::: DOCUMENT SECTION :::
The emerging field of systems biology aims to integrate constantly growing complex biological information to provide a comprehensive description of regulatory events. This approach has been greatly facilitated by the rapid development of molecular medicine allowing the generation of large-scale data sets from minute patient samples.
The primary goal of the Applied Systems Biology Core (ASBC) is to provide a platform, using a data analysis pipeline, for integrative data mining of comprehensive renal disease gene expression data sets:
- To define molecular characteristics/features in the circulation or kidney and associate them with known disease phenotypes so as to obtain a better understanding of the pathophysiology of a specific renal disease
- To identify markers of disease progression and treatment response (referred to as biomarkers)
Those are essential steps to identify individualized therapeutic targets. Systems genetics approaches can also be employed to define regulatory dependencies between genotypic risk, molecular profiles and phenotypic parameters.
::: RECORD EXCERPTS :::
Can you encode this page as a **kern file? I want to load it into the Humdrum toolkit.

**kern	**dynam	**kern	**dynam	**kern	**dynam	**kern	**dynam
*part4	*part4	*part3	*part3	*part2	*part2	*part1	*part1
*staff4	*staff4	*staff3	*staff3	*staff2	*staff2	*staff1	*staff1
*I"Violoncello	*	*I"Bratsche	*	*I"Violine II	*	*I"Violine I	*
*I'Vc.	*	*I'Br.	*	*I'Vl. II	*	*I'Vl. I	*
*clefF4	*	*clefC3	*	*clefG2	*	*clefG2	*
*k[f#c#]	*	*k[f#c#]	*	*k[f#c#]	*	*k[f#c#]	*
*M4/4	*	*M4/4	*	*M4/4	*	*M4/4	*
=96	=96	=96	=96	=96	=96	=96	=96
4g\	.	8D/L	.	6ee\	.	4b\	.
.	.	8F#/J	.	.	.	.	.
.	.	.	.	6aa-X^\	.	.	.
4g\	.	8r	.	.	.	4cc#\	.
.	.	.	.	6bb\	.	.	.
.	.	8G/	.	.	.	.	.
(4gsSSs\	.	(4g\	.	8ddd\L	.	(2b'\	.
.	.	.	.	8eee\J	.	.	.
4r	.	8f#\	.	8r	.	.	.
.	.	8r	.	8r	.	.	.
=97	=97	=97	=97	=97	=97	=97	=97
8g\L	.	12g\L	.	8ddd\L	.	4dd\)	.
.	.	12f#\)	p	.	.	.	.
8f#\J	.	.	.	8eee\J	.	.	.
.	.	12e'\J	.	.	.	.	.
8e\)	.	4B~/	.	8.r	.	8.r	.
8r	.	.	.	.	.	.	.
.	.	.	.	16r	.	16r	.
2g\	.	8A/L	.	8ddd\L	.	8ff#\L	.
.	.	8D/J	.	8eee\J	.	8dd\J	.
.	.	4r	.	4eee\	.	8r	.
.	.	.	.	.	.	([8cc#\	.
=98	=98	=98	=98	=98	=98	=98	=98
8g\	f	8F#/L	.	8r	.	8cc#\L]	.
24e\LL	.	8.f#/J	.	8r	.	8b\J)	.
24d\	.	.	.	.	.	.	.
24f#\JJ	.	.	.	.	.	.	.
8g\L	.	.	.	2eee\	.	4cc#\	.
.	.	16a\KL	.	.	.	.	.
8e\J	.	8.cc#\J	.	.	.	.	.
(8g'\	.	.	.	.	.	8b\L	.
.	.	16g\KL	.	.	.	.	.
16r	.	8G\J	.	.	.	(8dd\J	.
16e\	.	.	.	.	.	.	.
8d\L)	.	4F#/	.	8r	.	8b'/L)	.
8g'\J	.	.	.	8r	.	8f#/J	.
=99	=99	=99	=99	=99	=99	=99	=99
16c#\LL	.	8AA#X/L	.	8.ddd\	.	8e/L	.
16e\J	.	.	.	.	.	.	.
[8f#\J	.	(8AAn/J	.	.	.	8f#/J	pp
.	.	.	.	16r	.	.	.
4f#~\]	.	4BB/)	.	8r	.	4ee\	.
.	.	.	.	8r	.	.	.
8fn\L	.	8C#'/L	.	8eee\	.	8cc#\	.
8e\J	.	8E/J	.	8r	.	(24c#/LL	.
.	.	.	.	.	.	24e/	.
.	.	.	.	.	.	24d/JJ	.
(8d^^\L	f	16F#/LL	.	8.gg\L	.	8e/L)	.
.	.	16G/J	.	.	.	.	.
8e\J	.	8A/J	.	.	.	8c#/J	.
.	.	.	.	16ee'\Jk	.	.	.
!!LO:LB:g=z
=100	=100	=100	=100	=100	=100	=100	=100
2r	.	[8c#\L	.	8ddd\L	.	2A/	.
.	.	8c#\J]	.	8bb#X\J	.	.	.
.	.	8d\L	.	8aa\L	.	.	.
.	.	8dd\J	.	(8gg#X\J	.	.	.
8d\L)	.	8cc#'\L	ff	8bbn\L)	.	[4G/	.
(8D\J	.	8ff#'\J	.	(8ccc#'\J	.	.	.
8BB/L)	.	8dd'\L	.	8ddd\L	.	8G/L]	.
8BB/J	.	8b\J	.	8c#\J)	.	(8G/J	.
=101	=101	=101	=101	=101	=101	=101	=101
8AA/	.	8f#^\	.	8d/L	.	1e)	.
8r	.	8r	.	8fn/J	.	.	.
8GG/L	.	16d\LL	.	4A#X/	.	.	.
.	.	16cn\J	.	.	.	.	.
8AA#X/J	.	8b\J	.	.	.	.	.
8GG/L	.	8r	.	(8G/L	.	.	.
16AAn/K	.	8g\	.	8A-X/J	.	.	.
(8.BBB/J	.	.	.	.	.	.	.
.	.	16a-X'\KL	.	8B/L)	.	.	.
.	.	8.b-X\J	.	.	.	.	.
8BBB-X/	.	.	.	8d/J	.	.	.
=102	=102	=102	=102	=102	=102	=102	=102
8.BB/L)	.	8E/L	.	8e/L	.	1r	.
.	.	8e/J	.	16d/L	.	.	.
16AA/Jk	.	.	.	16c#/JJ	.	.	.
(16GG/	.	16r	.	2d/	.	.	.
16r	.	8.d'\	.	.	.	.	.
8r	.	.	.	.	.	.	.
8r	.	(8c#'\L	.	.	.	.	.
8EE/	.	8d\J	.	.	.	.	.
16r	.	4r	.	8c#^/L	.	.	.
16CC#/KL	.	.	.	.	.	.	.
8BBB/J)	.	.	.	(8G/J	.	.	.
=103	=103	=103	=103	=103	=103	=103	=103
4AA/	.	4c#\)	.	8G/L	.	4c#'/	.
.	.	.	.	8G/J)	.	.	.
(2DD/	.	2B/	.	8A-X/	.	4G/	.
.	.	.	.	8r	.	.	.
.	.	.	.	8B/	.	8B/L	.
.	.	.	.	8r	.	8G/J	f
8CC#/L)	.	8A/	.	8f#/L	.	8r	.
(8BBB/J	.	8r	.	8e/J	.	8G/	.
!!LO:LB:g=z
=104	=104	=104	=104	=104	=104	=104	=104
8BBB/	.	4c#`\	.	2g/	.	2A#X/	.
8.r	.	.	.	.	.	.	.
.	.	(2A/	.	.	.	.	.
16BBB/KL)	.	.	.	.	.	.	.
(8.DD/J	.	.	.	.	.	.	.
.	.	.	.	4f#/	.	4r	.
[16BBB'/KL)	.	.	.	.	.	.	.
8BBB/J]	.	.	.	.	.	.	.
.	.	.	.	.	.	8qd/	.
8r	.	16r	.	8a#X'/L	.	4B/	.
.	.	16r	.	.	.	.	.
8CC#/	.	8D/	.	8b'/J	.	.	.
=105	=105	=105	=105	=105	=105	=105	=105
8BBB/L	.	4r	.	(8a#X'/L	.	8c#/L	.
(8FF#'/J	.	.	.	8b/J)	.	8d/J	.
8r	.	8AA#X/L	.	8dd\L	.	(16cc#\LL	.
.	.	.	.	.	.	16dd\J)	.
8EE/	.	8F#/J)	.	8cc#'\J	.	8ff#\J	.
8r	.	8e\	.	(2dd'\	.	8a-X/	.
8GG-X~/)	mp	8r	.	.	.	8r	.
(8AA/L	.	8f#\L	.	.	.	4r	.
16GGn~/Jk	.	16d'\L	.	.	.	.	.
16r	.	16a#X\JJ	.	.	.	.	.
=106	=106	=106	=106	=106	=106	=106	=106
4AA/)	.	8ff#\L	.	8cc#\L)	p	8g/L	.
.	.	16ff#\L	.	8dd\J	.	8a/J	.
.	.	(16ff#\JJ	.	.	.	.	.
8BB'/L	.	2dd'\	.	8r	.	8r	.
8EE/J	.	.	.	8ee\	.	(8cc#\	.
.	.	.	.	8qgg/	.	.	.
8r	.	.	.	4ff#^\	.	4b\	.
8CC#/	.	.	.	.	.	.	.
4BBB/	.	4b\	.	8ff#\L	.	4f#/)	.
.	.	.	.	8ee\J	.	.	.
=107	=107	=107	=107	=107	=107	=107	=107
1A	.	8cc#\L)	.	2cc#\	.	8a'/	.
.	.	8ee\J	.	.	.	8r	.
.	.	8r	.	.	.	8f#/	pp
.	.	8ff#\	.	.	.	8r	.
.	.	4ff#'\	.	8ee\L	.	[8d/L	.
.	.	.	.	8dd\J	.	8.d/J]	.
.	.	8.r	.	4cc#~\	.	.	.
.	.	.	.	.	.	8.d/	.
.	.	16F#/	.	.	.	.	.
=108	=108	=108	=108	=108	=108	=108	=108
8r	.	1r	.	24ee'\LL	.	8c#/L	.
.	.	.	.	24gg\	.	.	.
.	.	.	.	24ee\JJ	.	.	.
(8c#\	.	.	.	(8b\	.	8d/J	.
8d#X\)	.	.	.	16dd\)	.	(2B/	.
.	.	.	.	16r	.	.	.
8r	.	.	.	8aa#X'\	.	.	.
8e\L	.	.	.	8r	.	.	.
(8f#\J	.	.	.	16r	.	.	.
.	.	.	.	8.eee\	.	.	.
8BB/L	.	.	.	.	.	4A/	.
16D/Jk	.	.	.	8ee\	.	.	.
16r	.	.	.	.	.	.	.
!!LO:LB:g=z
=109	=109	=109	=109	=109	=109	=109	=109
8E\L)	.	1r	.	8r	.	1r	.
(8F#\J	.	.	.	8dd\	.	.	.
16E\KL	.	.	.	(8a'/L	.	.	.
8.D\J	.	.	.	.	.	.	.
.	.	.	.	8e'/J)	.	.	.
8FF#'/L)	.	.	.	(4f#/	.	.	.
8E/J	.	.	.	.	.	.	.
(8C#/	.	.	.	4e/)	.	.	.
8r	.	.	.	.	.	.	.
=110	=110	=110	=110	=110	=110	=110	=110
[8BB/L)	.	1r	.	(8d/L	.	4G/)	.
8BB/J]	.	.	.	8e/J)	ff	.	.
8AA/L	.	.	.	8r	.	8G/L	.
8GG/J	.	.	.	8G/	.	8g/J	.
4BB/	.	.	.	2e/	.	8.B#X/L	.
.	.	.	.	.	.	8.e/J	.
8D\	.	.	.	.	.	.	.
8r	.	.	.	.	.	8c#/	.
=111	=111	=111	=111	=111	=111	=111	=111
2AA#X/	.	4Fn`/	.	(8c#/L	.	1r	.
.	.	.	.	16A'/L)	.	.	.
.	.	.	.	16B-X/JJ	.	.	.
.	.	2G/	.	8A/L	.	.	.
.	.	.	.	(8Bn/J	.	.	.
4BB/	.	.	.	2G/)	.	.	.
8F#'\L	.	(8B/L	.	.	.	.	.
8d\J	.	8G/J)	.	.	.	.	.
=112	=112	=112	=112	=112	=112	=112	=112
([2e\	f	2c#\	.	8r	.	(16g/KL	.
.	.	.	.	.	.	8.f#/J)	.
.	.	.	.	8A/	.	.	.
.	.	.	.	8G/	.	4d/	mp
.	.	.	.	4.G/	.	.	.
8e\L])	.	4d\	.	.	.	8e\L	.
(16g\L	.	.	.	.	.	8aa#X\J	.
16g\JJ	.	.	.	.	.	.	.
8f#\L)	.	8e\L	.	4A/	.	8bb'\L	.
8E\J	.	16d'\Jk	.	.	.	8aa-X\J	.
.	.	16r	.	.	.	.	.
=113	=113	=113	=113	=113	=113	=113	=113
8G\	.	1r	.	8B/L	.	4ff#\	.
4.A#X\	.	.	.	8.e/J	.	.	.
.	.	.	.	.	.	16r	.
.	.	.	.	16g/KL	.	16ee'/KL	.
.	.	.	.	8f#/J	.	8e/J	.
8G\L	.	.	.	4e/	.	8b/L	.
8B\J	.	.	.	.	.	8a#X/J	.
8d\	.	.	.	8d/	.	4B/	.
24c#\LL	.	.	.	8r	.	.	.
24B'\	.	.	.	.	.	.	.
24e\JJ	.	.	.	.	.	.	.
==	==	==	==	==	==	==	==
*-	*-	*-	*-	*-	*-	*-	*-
:::
**BRIEF A**.
In the passage on the Applied Systems Biology Core, what term is used for markers of disease progression and treatment response?
**BRIEF B**.
Write out the passage on the Applied Systems Biology Core from the words "The emerging field" up to and including the words "to as biomarkers)".

**EXERCISE ANSWER A**.
Biomarkers.

**EXERCISE ANSWER B**.
The emerging field of systems biology aims to integrate constantly growing complex biological information to provide a comprehensive description of regulatory events. This approach has been greatly facilitated by the rapid development of molecular medicine allowing the generation of large-scale data sets from minute patient samples.
The primary goal of the Applied Systems Biology Core (ASBC) is to provide a platform, using a data analysis pipeline, for integrative data mining of comprehensive renal disease gene expression data sets:
- To define molecular characteristics/features in the circulation or kidney and associate them with known disease phenotypes so as to obtain a better understanding of the pathophysiology of a specific renal disease
- To identify markers of disease progression and treatment response (referred to as biomarkers)